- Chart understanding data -
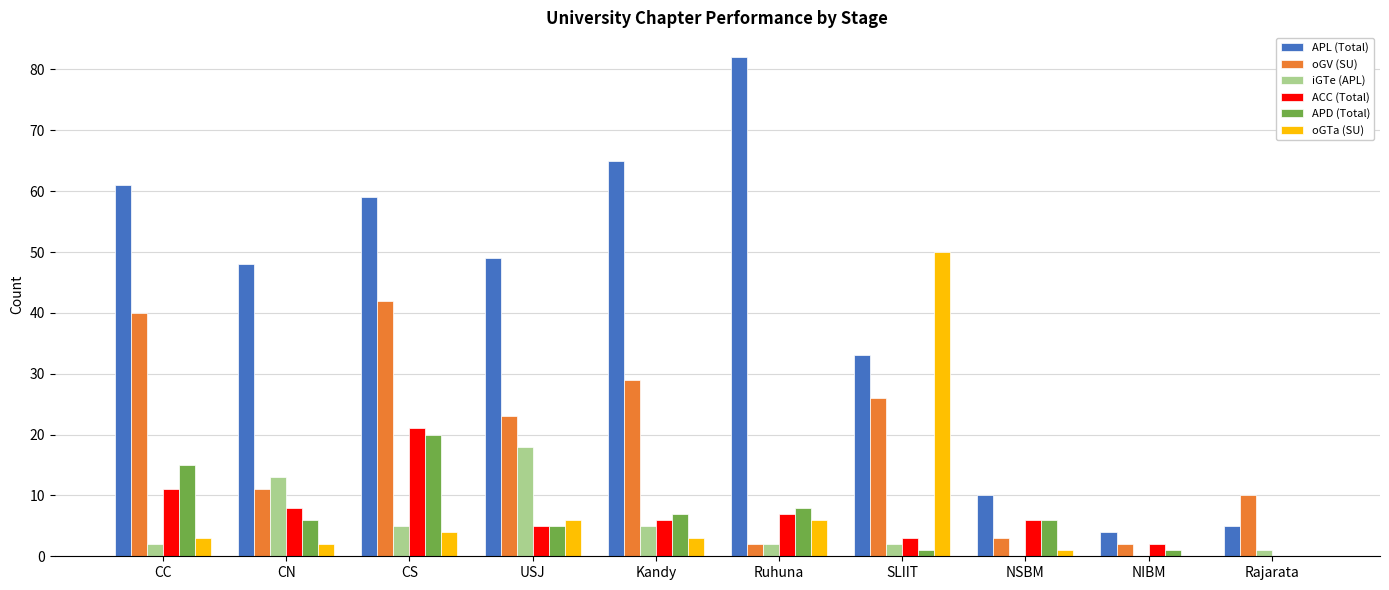

Which series changed the most between SLIIT and NSBM?

oGTa (SU)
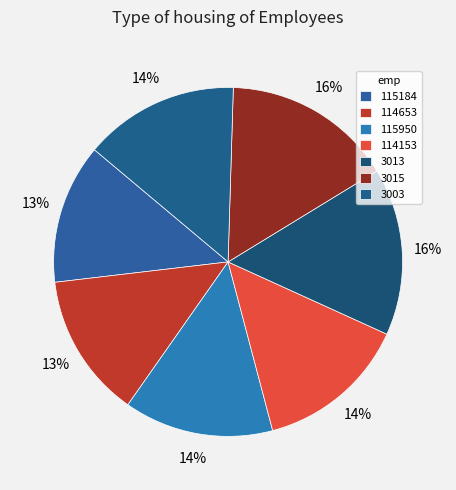

Is there a majority slice in this chart?

No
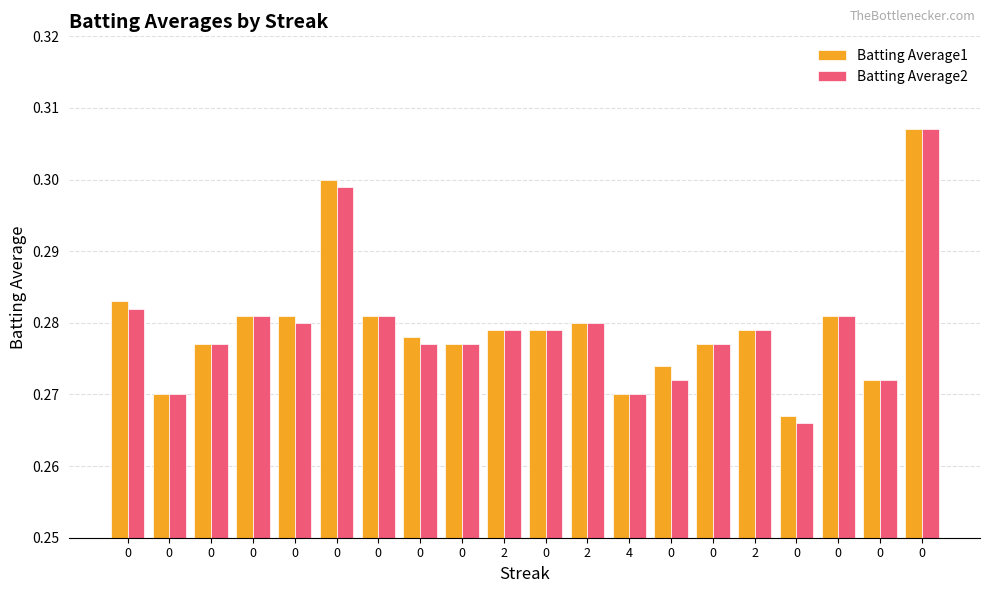

What is the sum of the Batting Average2 values at 0 and 0?

0.6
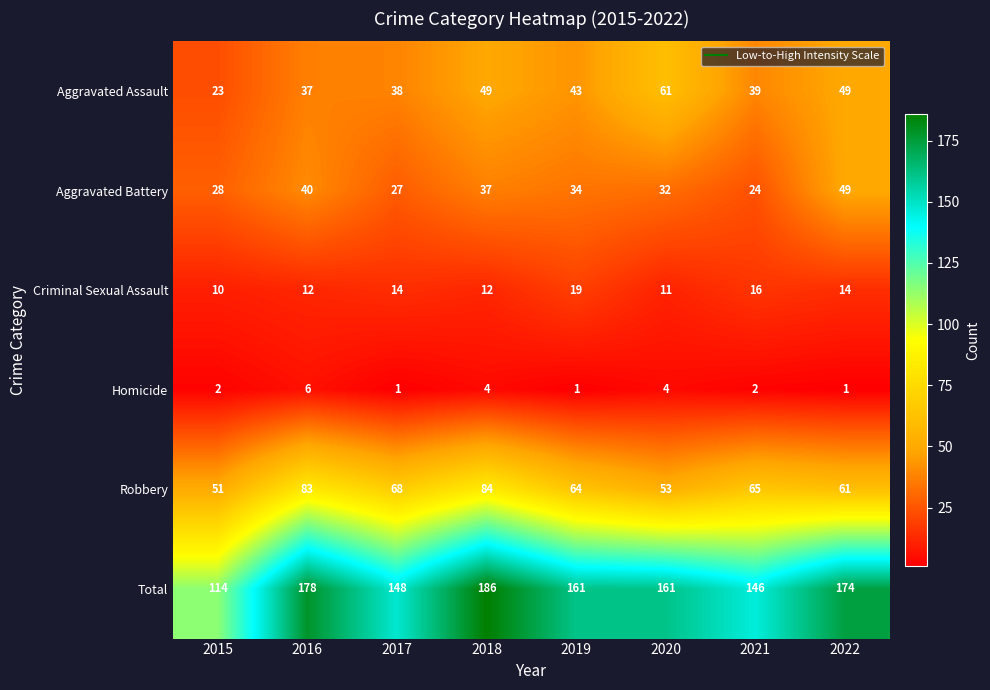

What is the difference between the highest and lowest values at 2018?

182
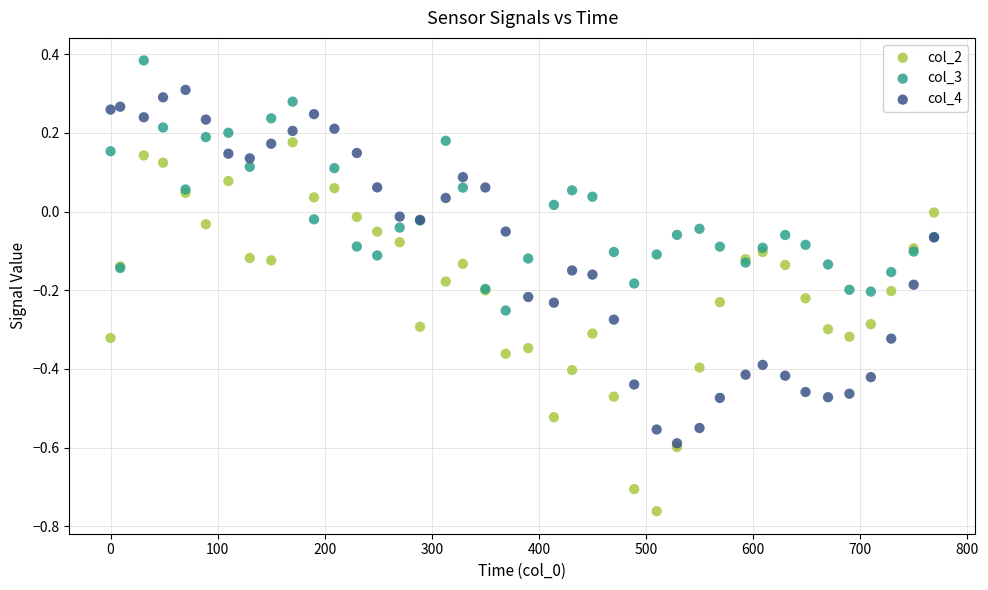

Which series has the widest spread of Y values?

col_2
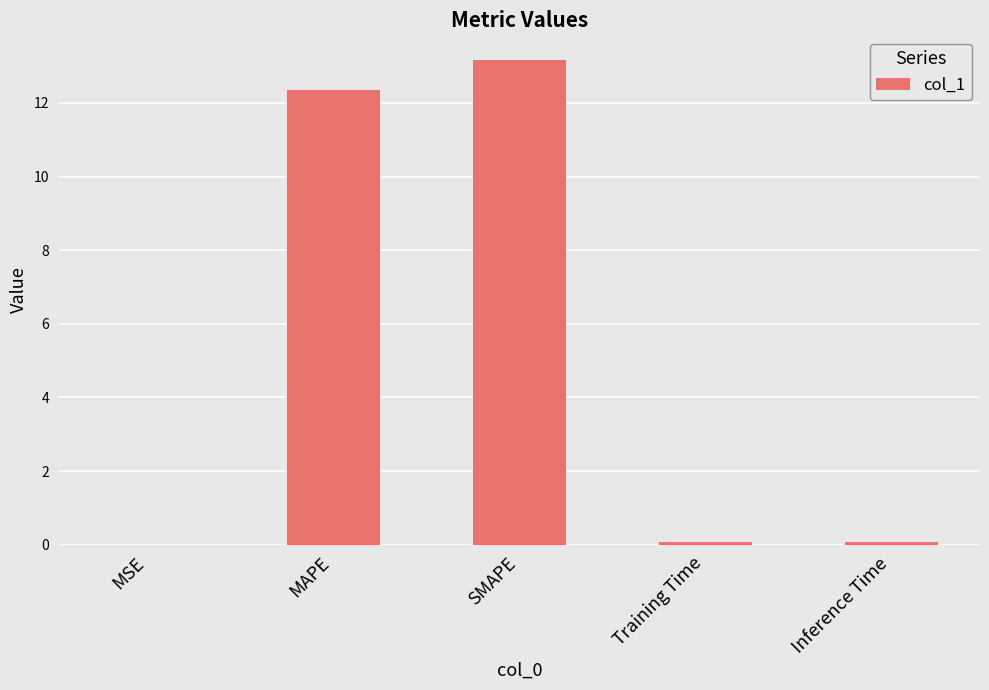

Are the bars horizontal?

No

- Task prompt -
Update the material above by changing each "series" to "data series", and reproduce all of it with nothing else altered. Omit the pictures from your answer.

- Exercise response -
Which data series changed the most between SLIIT and NSBM?

oGTa (SU)

Is there a majority slice in this chart?

No

What is the sum of the Batting Average2 values at 0 and 0?

0.6

What is the difference between the highest and lowest values at 2018?

182

Which data series has the widest spread of Y values?

col_2

Are the bars horizontal?

No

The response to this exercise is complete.